There aren’t many Canadian stocks as successful as Prem Watsa’s Fairfax Financial Holdings Ltd. (TSX:FFH). You’ll get no argument from me or any other person familiar with equity investing. Watsa’s deft management of Fairfax’s assets over the past 31 years has put him on a pedestal that few others in this country can claim as their own.
Now he’s building another fortress of strength, this time in India. Publicly traded for 18 months, Watsa is intending to deliver the same value for Fairfax India Holdings Corp. (TSX:FIH.U) shareholders as he has for Fairfax Financial, its much larger parent company.
However, before one makes a direct investment in the Indian investment holding company, it’s important to answer several questions before jumping head first into the small-cap version of Fairfax Financial.
Why own the small-cap when the large-cap owns a majority of Fairfax India’s stock?
That’s an excellent question. As Fool contributor Kay Ng pointed out in her article about Fairfax Financial, it owns 95.1% of Fairfax India’s voting rights and 28.1% of its equity. Putting your money in the small-cap and not Fairfax Financial itself means you miss out on all the great things happening at the parent company.
Is India really a good place to invest?
There’s no denying emerging markets have taken it on the chin in recent years. BlackRock’s largest Canadian-listed ETF for emerging markets in terms of assets is the iShares MSCI Emerging Markets Index ETF (TSX:XEM). It’s generated a five-year annualized total return of 3.2% as of August 3, 250 basis points fewer than the S&P/TSX Composite Index and almost 11 percentage points worse than the S&P 500.

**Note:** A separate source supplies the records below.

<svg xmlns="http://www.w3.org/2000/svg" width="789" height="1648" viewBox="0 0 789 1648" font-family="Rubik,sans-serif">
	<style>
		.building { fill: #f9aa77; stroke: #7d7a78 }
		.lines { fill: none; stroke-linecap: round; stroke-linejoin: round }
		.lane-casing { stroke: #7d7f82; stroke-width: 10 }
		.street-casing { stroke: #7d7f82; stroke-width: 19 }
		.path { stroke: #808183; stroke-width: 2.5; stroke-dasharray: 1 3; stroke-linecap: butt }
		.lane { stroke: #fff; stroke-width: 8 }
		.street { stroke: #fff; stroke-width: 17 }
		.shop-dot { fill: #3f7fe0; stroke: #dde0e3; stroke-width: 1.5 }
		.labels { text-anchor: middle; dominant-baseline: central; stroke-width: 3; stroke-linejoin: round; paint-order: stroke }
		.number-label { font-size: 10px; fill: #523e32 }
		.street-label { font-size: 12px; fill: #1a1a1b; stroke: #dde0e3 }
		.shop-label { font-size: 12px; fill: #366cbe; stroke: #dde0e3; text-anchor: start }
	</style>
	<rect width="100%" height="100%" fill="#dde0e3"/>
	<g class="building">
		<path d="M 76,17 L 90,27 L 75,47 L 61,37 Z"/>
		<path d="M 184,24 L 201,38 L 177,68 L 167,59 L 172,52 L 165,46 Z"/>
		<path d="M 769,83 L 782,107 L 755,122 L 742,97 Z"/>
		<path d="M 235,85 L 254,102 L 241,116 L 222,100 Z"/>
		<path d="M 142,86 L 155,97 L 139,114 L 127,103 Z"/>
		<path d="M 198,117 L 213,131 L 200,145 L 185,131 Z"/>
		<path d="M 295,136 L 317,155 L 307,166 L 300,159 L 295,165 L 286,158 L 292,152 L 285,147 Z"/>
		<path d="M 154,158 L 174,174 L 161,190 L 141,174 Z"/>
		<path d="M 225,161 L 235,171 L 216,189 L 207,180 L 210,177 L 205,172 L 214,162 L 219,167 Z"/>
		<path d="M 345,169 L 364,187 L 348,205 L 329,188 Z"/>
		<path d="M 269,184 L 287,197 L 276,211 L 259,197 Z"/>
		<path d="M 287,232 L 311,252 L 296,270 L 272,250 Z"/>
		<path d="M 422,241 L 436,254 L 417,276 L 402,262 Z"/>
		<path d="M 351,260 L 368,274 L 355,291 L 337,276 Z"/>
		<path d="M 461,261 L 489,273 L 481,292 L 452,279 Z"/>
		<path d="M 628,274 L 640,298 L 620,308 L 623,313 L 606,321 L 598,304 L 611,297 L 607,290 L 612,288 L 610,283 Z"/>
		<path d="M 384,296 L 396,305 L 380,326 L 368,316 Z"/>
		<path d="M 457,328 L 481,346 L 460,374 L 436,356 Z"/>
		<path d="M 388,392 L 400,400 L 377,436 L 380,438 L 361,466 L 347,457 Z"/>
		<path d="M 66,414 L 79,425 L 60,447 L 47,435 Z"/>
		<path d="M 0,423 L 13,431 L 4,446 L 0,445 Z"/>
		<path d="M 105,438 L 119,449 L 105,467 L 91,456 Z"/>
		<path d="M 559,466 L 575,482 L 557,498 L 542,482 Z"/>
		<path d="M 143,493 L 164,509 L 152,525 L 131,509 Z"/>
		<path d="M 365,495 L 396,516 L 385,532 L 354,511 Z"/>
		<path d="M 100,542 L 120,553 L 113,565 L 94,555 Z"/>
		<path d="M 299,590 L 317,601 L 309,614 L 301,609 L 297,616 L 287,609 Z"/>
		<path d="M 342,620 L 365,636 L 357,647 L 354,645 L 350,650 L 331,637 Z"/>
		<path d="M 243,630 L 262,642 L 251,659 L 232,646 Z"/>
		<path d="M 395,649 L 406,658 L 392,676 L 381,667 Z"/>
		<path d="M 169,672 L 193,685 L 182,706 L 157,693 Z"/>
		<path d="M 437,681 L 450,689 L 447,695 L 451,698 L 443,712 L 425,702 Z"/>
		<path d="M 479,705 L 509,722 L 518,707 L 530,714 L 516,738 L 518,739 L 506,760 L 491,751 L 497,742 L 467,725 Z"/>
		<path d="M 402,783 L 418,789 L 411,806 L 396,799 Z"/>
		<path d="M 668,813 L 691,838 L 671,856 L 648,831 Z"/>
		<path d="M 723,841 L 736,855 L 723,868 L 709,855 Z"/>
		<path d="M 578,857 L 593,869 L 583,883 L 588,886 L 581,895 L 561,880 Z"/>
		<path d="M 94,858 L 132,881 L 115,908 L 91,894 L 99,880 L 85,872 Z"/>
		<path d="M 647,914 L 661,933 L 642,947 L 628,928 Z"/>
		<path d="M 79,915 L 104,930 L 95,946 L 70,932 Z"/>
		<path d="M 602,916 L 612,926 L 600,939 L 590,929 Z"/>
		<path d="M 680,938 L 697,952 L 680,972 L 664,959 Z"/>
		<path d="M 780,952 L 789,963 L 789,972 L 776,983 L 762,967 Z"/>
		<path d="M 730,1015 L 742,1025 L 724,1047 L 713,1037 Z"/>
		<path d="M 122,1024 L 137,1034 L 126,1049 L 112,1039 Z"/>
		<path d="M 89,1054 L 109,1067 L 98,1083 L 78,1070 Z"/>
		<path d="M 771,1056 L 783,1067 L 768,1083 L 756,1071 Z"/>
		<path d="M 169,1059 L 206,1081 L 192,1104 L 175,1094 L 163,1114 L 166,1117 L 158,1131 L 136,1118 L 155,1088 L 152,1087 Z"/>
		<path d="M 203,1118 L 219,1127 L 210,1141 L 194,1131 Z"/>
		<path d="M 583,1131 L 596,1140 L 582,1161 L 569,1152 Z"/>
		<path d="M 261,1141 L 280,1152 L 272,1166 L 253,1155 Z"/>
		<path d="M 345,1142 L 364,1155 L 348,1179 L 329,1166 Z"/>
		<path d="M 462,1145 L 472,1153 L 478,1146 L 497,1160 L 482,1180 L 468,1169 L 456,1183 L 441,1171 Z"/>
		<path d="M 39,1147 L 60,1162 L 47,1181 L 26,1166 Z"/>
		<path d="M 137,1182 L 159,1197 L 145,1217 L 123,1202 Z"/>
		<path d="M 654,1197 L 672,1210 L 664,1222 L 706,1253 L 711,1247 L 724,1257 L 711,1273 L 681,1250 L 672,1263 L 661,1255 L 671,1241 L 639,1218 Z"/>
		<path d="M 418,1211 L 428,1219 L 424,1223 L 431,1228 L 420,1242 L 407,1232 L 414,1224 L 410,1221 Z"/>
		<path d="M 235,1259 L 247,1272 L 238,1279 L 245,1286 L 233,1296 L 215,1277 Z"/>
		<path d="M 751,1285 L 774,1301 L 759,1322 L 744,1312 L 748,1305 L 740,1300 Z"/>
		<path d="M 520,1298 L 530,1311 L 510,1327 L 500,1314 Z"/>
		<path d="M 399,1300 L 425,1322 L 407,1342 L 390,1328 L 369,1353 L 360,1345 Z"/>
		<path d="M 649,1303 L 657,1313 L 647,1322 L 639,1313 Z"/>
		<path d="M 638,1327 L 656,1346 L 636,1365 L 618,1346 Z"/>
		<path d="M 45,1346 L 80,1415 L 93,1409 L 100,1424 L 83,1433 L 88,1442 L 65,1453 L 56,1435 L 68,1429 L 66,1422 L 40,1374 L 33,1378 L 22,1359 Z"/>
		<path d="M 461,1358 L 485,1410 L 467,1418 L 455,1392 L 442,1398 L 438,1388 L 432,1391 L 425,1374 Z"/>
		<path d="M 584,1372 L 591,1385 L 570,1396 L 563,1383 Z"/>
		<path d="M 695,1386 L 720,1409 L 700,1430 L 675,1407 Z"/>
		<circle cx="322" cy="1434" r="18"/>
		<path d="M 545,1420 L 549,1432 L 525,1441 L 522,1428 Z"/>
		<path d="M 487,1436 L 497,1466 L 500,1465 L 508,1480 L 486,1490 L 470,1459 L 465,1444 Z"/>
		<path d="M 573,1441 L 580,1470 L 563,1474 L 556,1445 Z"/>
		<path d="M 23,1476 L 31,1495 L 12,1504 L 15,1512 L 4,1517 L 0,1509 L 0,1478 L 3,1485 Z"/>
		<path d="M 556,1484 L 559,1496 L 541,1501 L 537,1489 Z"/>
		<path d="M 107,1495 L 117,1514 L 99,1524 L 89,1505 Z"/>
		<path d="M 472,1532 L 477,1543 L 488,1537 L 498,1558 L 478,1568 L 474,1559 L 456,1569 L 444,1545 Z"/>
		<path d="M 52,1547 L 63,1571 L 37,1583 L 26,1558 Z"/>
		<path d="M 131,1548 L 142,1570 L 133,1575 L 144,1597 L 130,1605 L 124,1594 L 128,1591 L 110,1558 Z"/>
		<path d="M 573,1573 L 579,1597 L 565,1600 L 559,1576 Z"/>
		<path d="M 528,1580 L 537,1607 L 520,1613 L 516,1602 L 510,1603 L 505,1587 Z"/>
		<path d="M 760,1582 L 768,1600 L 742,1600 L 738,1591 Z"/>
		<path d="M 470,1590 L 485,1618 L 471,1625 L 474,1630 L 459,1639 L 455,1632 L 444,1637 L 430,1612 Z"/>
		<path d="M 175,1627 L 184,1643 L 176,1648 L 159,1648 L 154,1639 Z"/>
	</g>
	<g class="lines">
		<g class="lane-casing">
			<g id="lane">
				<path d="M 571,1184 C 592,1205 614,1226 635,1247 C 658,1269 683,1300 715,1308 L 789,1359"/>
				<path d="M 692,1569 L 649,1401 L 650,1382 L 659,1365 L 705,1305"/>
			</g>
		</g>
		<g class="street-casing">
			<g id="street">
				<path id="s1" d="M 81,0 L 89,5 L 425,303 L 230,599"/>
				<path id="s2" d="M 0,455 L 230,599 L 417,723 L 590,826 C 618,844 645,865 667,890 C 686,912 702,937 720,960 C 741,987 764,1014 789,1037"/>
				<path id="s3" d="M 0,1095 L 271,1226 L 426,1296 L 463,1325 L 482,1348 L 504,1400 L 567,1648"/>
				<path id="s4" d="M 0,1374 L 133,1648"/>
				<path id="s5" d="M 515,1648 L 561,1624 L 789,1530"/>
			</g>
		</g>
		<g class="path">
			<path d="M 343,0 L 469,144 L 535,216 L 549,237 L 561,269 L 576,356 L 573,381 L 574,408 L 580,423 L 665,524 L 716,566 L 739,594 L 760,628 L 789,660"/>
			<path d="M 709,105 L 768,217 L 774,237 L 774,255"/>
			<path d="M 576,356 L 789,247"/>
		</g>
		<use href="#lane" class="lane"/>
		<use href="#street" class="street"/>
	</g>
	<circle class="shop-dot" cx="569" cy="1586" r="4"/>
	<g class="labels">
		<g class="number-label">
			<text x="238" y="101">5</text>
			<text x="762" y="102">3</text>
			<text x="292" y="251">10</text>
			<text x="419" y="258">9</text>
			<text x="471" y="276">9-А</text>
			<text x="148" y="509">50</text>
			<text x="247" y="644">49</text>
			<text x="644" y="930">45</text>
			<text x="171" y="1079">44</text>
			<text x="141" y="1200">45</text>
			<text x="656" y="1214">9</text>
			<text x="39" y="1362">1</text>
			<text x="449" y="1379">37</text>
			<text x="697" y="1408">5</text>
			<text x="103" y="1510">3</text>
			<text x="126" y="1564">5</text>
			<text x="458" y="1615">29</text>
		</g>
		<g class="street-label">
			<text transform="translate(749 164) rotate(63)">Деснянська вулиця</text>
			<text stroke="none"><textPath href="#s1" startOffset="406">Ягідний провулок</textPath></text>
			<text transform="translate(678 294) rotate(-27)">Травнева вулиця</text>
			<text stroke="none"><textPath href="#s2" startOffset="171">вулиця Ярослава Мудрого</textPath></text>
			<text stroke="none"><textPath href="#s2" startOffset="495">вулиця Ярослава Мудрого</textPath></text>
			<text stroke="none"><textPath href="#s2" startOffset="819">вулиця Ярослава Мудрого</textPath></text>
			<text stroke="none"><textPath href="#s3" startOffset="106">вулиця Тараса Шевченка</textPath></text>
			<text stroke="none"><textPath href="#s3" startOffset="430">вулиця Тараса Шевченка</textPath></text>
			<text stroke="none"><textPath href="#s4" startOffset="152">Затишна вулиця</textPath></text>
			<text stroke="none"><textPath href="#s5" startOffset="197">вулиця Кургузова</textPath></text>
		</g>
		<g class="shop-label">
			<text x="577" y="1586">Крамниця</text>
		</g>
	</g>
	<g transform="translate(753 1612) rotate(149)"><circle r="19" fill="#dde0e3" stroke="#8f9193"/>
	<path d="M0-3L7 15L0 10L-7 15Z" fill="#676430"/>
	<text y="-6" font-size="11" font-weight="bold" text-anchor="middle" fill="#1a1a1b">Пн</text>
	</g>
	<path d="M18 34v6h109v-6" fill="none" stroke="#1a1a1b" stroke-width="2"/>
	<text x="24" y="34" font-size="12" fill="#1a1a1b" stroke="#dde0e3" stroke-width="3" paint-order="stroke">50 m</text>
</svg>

Closer to the subject at hand, the iShares BRIC ETF (TSX:CBQ) has done even worse; its total return has been -6.5% on an annualized basis over the past five years. Most importantly, however, is the fact the iShares India Index ETF (TSX:XID) has managed an 8.2% annualized total return over the same period, 250 basis points better than the TSX Composite.
India is, in many ways, the best of the BRICS.
Doesn’t Fairfax India lack a track record?
There’s no denying that Fairfax India is in the early stages of its history, having only been founded in 2014. It’s likely that investors asked the same questions of Watsa early on in Fairfax Financial’s days as a public company. Only now, Watsa’s got years of experience under his belt and an intimate knowledge and understanding of India, the place where he was born.
Local knowledge when you’re investing halfway around the world is a huge advantage.
Hasn’t Fairfax India stock unperformed over the past 18 months?
If you judge its performance simply by its stock price, then it absolutely hasn’t done well. It’s sitting right around $10, its IPO price. Over the past 52 weeks, Fairfax Financial’s one-year total return is 14.1%; Fairfax India, meanwhile, is down 9.8% in the same period.
However, according to billionaire investor Stephen Jarislowsky, it’s not unusual for IPOs to fall below their initial pricing within 12-24 months.
Aren’t there better small-cap investments available?
That’s entirely possible. But none have the backing of one of this country’s greatest investors.
Is now the time to buy Fairfax India?
If you already own Fairfax, the parent, I would think you would also want to own Fairfax India simply because you get 100% of the benefit of its growth in India compared to just 28% holding through Fairfax Financial.
If you don’t own Fairfax, the parent, I would absolutely buy Fairfax India if you’re looking for growth because at $10 you’re getting its stock at a reasonable price–17% lower than where it was trading at the beginning of May.